The number of arrests reduced to 44, which was significantly less than 2013 where there was 91 arrests, while the number incidents dealt with the Scottish Ambulance Service were also down to 606 compared with 858 in 2014.

===Traffic===
On Saturday night, the traffic situation ended in chaos, with claims of up to five hour delays, which were partly blamed on the wet conditions which resulted in tractors hauling hundreds of vehicles onto the exit road.
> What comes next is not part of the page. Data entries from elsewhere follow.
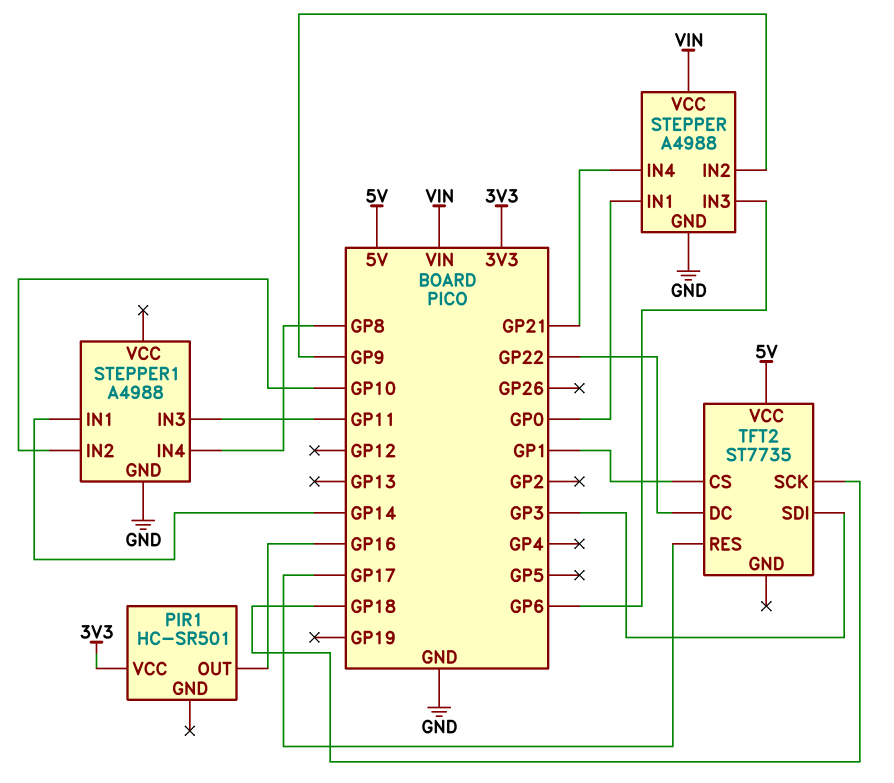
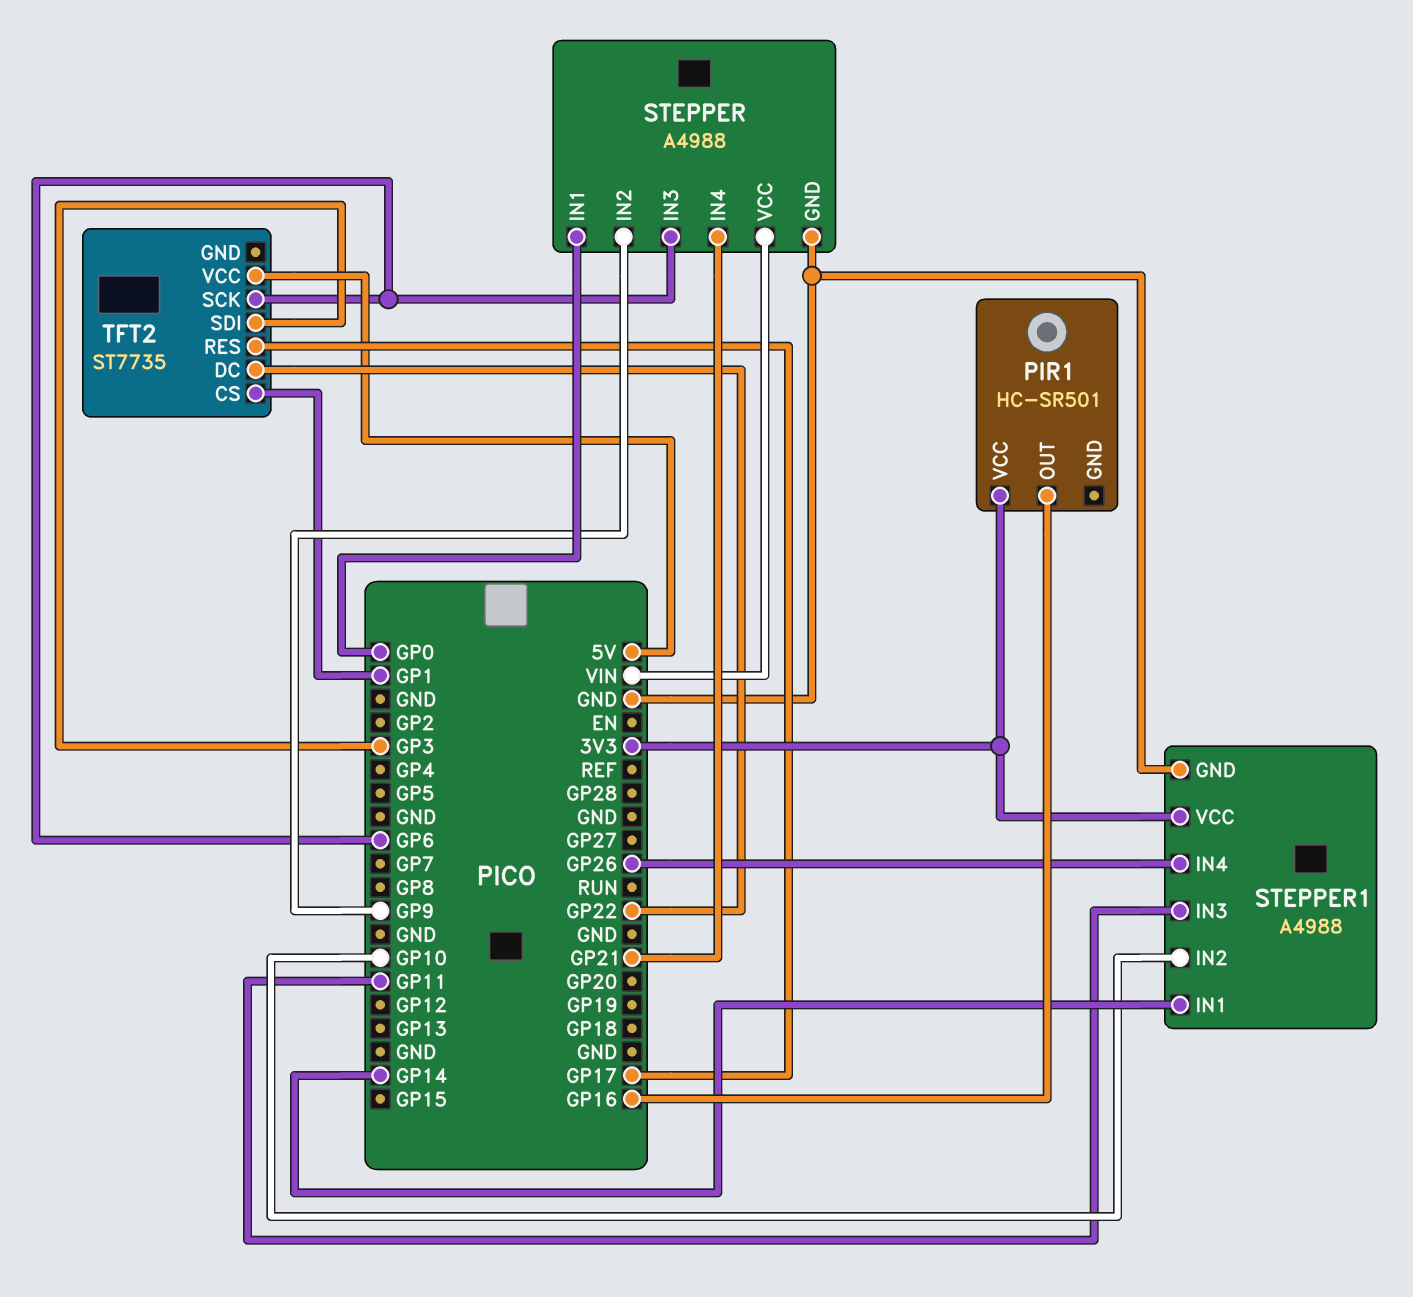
STEPPER1 pin IN4: GP8 -> GP26
STEPPER1 pin VCC: none -> 3V3
TFT2 pin SCK: GP18 -> GP6

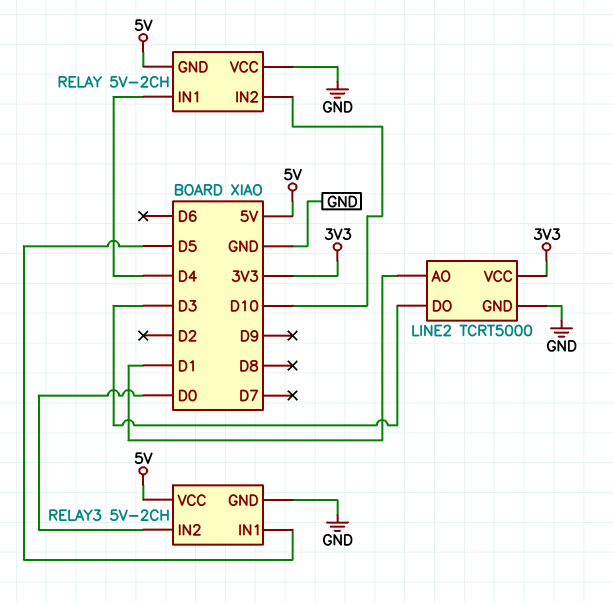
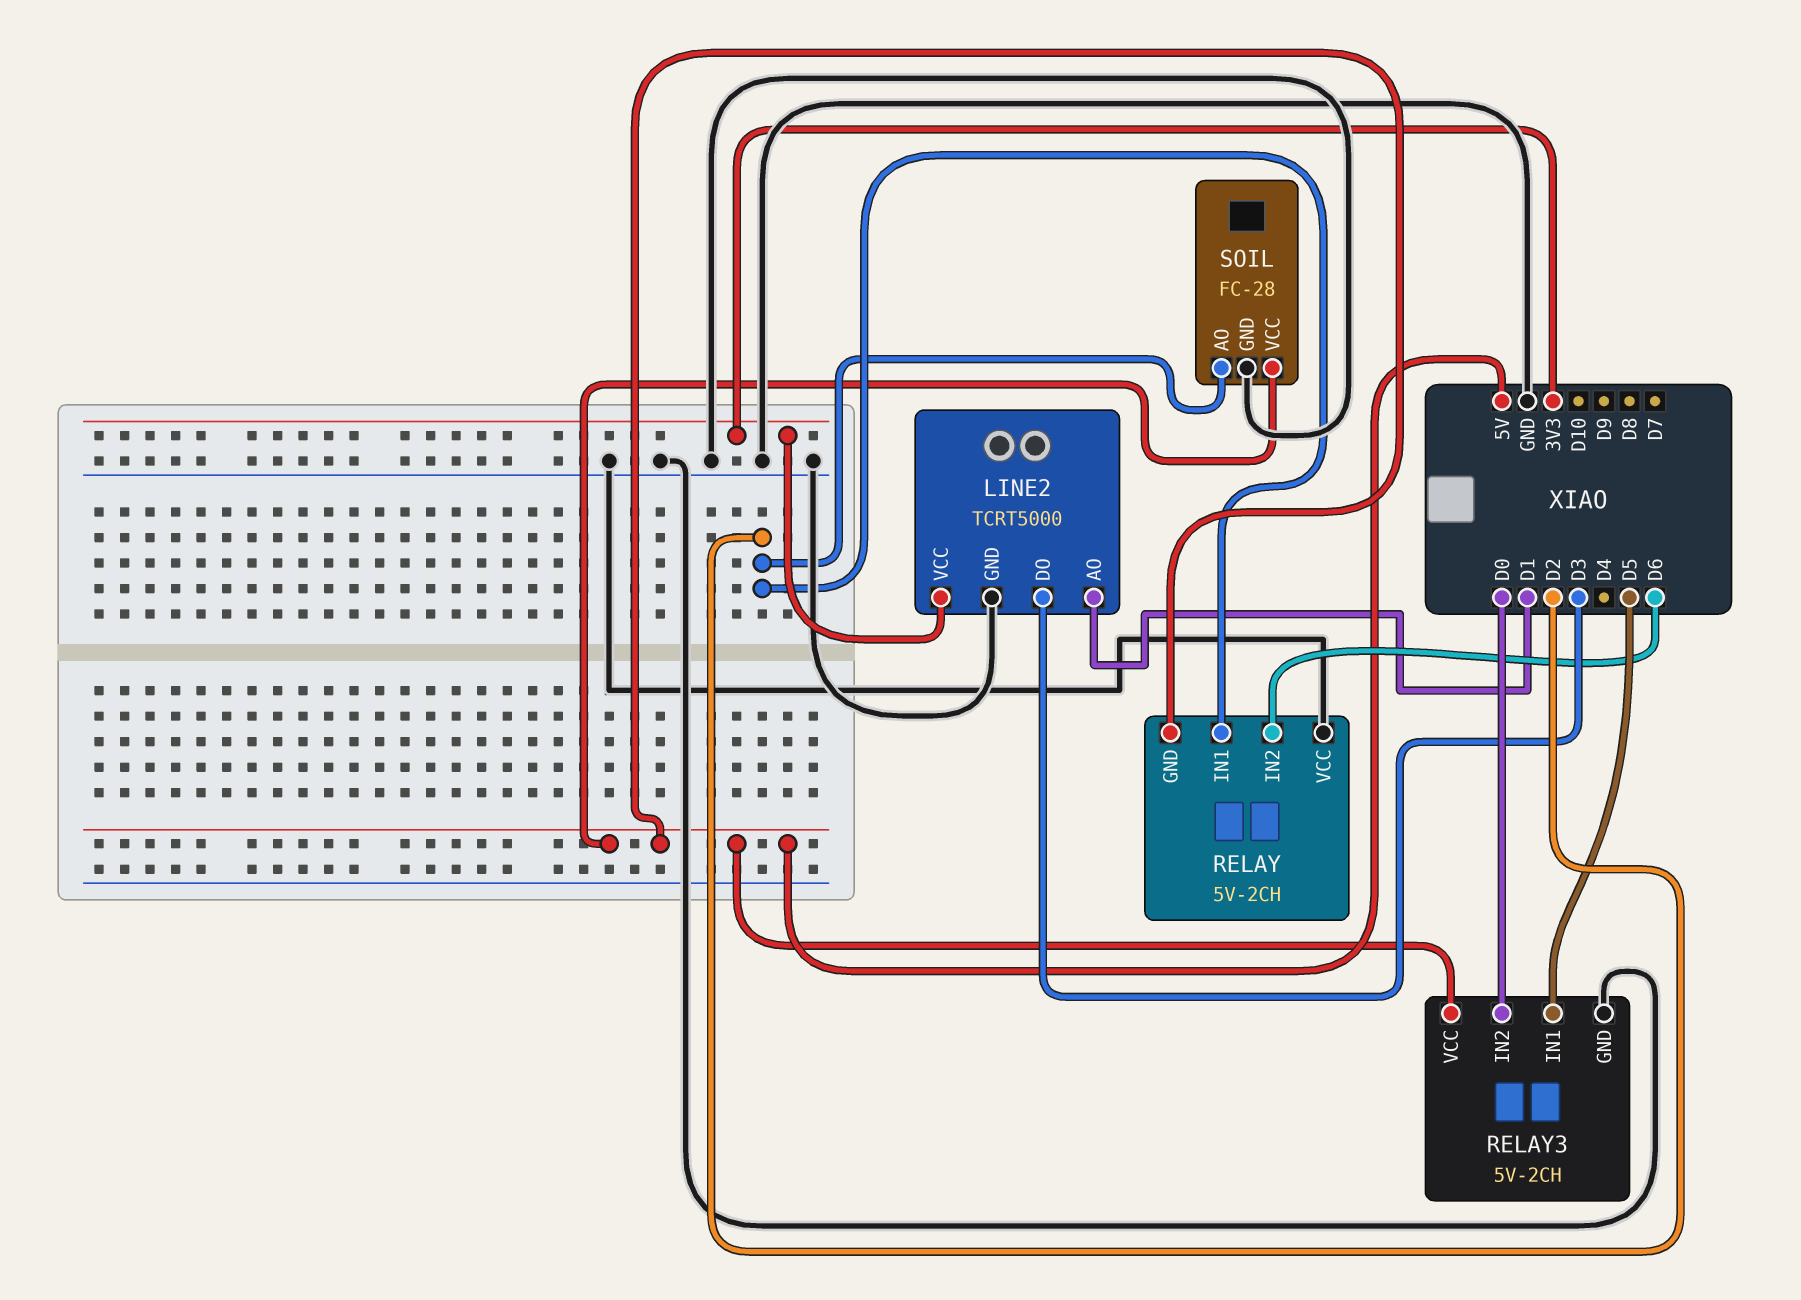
RELAY pin IN1: D4 -> D2
RELAY pin IN2: D10 -> D6
SOIL: none -> FC-28
SOIL pin AO: none -> D2
SOIL pin GND: none -> GND
SOIL pin VCC: none -> 5V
Organisers apologised throughout the weekend and well into Monday about the issues. The festival's director Geoff Ellis said: "A few things contributed to the delays. It's a brand new site and the weather wasn't kind to us on Saturday which led to a lot of people having to be towed from the west car park slowing us down because we don't have the benefit of 18 years of infrastructure that we did at Balado. We have continuously advised that there are no suitable pedestrian walkways in or out of the venue but over the last two nights, a high volume of people have done this anyway. This meant that the traffic coming in to the pick-up points could not access the event, causing tailbacks and increasing the numbers walking as they tried to meet their pick-ups further along the road."

On Monday 13 July, MSP Liz Smith, for mid Scotland and Fife called for a major review of the event, stating it was "not unexpected" that there had been delays on the "narrow country roads". She went on to say "these are exactly the kind of issues which were flagged up months ago when many people warned of the unsuitability of the surrounding road system at Strathallan."